Technical Abstract: Fish is highly perishable, with 21.3% of fish and 24.1% of shellfish wasted at retail level. This research is directed towards developing a fast, non-destructive, and easy-to-use handheld multimode spectroscopic system for fish quality assessment. It uses the fusion of visible near infra-red (VIS-NIR), short wave infra-red (SWIR) reflectance and fluorescence (FL) spectroscopy data features to classify fish from fresh to spoiled condition.
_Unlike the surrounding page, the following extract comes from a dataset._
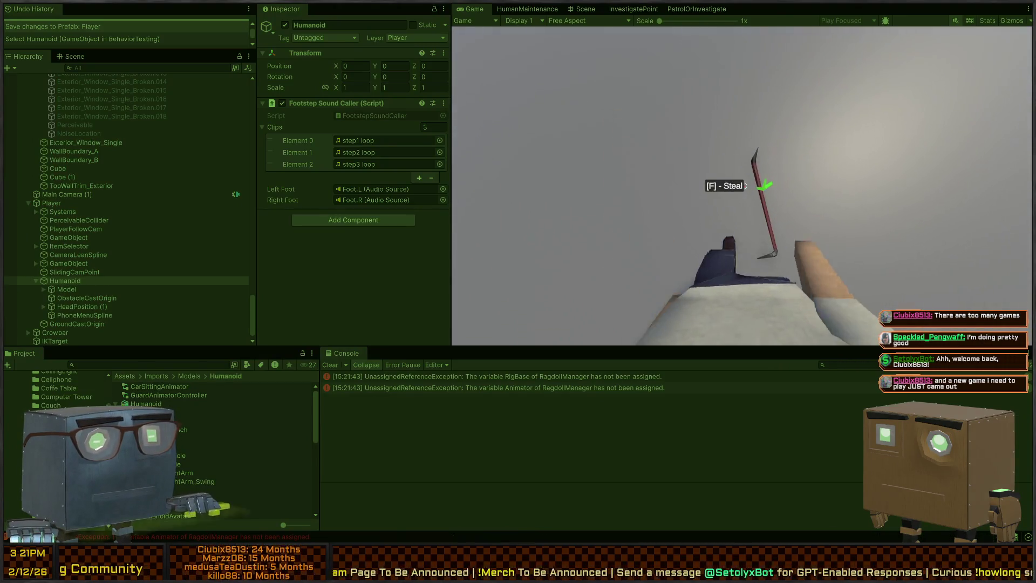
key(f)
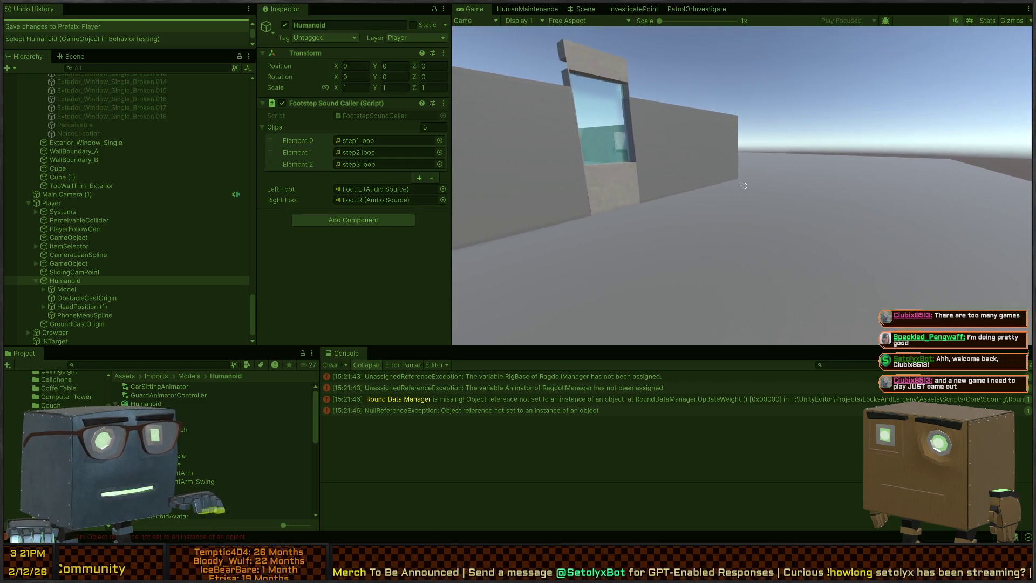
key(w)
Farmed Atlantic Salmon Salmo salar, wild Coho Salmon Oncorhynchus kisutch, Chinook Salmon Oncorhynchus tshawytscha and Sablefish Anoplopoma fimbria fillets were measured with time. Different machine learning techniques such as principal component analysis, self-organized maps, linear/quadratic discriminant analyses, k-nearest neighbors, random forest, support vector machine, linear regression and ensemble and majority voting methods, were used to explore data and train classification models to predict freshness. Results show multimode spectroscopy achieves 95% accuracy, improving the accuracies of the FL, VIS-NIR and SWIR single-mode spectroscopies by 26, 10 and 9%, respectively.